Spanish-style beef with sofrito
- 30 ml (2 tbsp) vegetable oil
- 15 ml (1 tbsp) butter
- 1.2 kg (2 1/2 lb) cubed stewing beef
- Salt and freshly ground black pepper
- 250 ml (1 cup) white wine
- 500 ml (2 cups) beef stock
- 2 bay leaves
- 3 to 4 sprigs of fresh thyme
- 30 ml (2 tbsp) olive oil
- 3 medium onions, thinly sliced
- 2 red bell peppers, cut into thin strips
- 4 garlic cloves, minced
- 1 can, 796 ml (3 1/4 cups), diced tomatoes
- 125 ml (1/2 cup) pitted green olives
- In a skillet, heat the oil and butter over medium-high heat.
- Season the beef cubes with salt and pepper.
- Sear the meat in small batches until nicely browned on all sides.
- Once cooked, reserve in a Dutch oven.
- Remove the excess fat and place the skillet back on the heat.
- Deglaze with white wine.
- With a fork, scrape the browned bits from the bottom and pour into the Dutch oven.
- Add the beef stock, bay leaves and thyme.
- Cover and simmer for 1 hour and 30 minutes.
- Meanwhile, in a large skillet, heat the olive oil over medium-high heat.
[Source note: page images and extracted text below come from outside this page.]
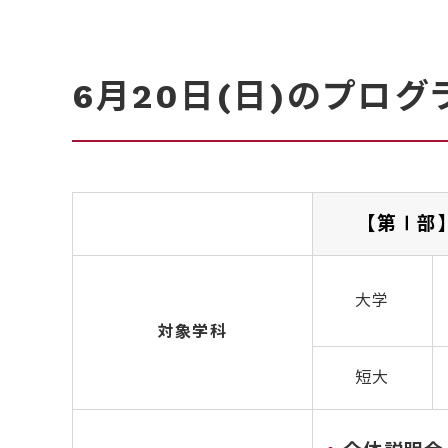
6月20日(日)のプロ
【第Ⅰ部】 
大学
対象学科
短大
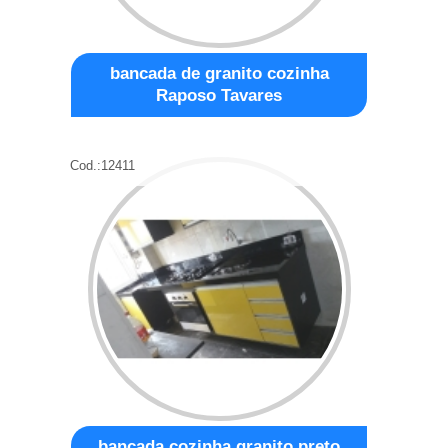
bancada de granito cozinha
Raposo Tavares
Cod.:
12411
bancada cozinha granito preto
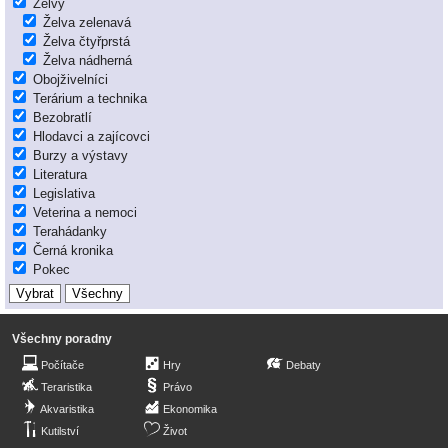
Želvy
Želva zelenavá
Želva čtyřprstá
Želva nádherná
Obojživelníci
Terárium a technika
Bezobratlí
Hlodavci a zajícovci
Burzy a výstavy
Literatura
Legislativa
Veterina a nemoci
Terahádanky
Černá kronika
Pokec
Všechny poradny
Počítače
Hry
Debaty
Teraristika
Právo
Akvaristika
Ekonomika
Kutilství
Život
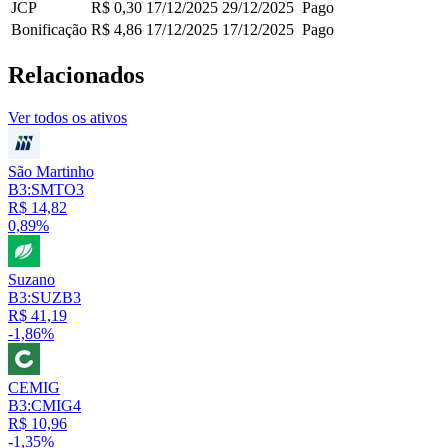
JCP
R$ 0,30
17/12/2025
29/12/2025
Pago
Bonificação
R$ 4,86
17/12/2025
17/12/2025
Pago
Relacionados
Ver todos os ativos
São Martinho
B3:SMTO3
R$ 14,82
0,89%
Suzano
B3:SUZB3
R$ 41,19
-1,86%
CEMIG
B3:CMIG4
R$ 10,96
-1,35%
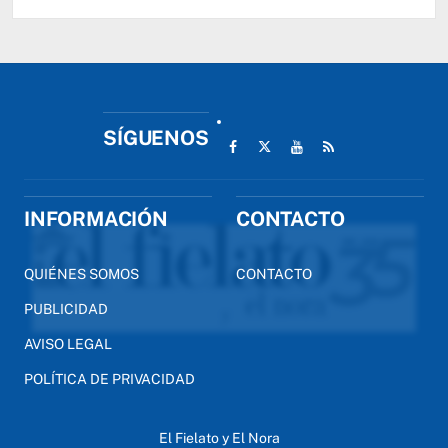
SÍGUENOS
INFORMACIÓN
CONTACTO
QUIÉNES SOMOS
CONTACTO
PUBLICIDAD
AVISO LEGAL
POLÍTICA DE PRIVACIDAD
El Fielato y El Nora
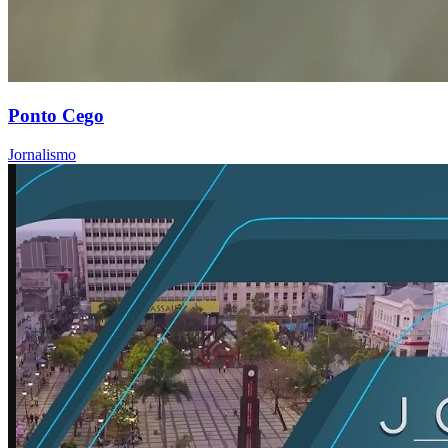
Ponto Cego
Jornalismo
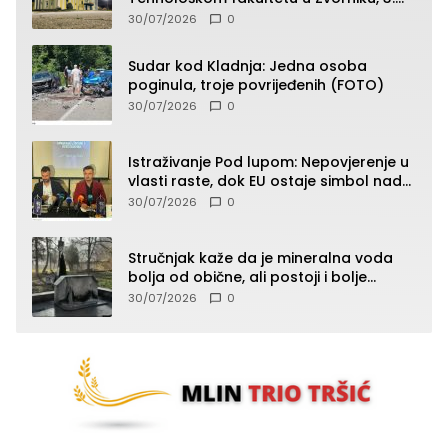
septembra u 9.00 časova
30/07/2026
0
Sudar kod Kladnja: Jedna osoba
poginula, troje povrijeđenih (FOTO)
30/07/2026
0
Istraživanje Pod lupom: Nepovjerenje u
vlasti raste, dok EU ostaje simbol nade
građana
30/07/2026
0
Stručnjak kaže da je mineralna voda
bolja od obične, ali postoji i bolje
rješenje
30/07/2026
0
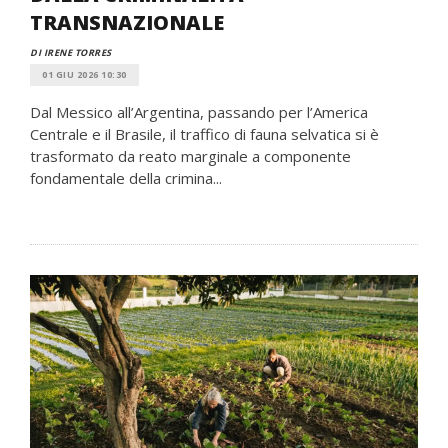
TRANSNAZIONALE
DI IRENE TORRES
01 GIU 2026 10:30
Dal Messico all’Argentina, passando per l’America
Centrale e il Brasile, il traffico di fauna selvatica si è
trasformato da reato marginale a componente
fondamentale della crimina...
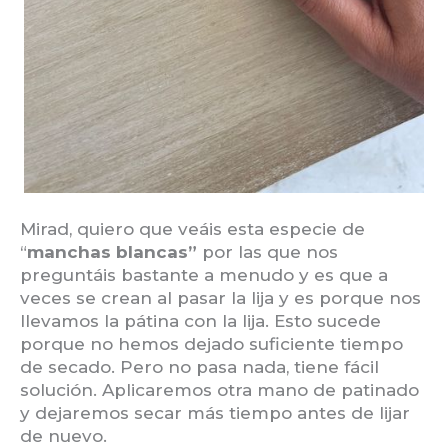
Mirad, quiero que veáis esta especie de
“
manchas blancas”
por las que nos
preguntáis bastante a menudo y es que a
veces se crean al pasar la lija y es porque nos
llevamos la pátina con la lija. Esto sucede
porque no hemos dejado suficiente tiempo
de secado. Pero no pasa nada, tiene fácil
solución. Aplicaremos otra mano de patinado
y dejaremos secar más tiempo antes de lijar
de nuevo.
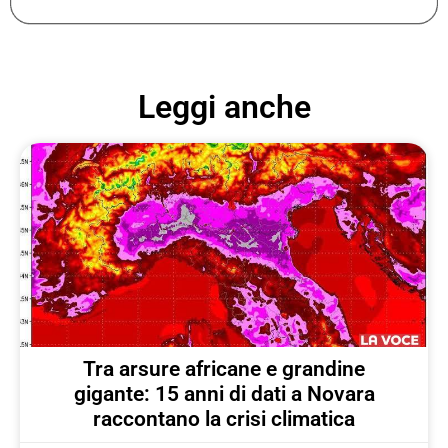
Leggi anche
Tra arsure africane e grandine
gigante: 15 anni di dati a Novara
raccontano la crisi climatica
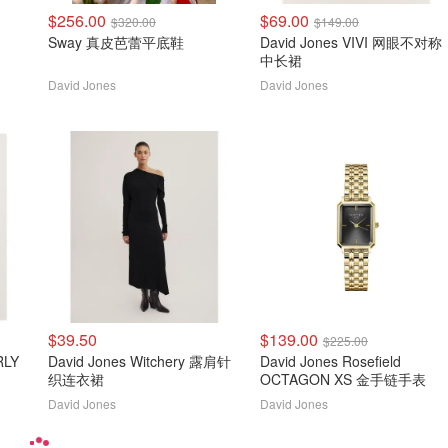
$256.00
$69.00
$320.00
$149.00
Sway 真皮芭蕾平底鞋
David Jones VIVI 网眼不对称
中长裙
David Jones
David Jones
$39.50
$139.00
$225.00
RLY
David Jones Witchery 露肩针
David Jones Rosefield
织连衣裙
OCTAGON XS 金手链手表
David Jones
David Jones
Brown the onion and bell pepper, stirring frequently, for about 15 minutes until soft. (If you can't add all the vegetables at once, add as much as you can. After a few minutes they'll have reduced and you'll be able to add the rest).
- Add the garlic and cook for another minute, stirring constantly.
- Add the tomatoes.
- Simmer uncovered for about 30 minutes.
- Once the beef has cooked, add the tomato mixture to the casserole.
- Cover and simmer for another 45 minutes until the beef is very tender.
- Add the olives 5 minutes before the end of the cooking time and adjust the seasoning.
- Serve with herbed rice and broccoli.
Sofrito is sauce made from tomatoes, onions, peppers, garlic and fine herbs.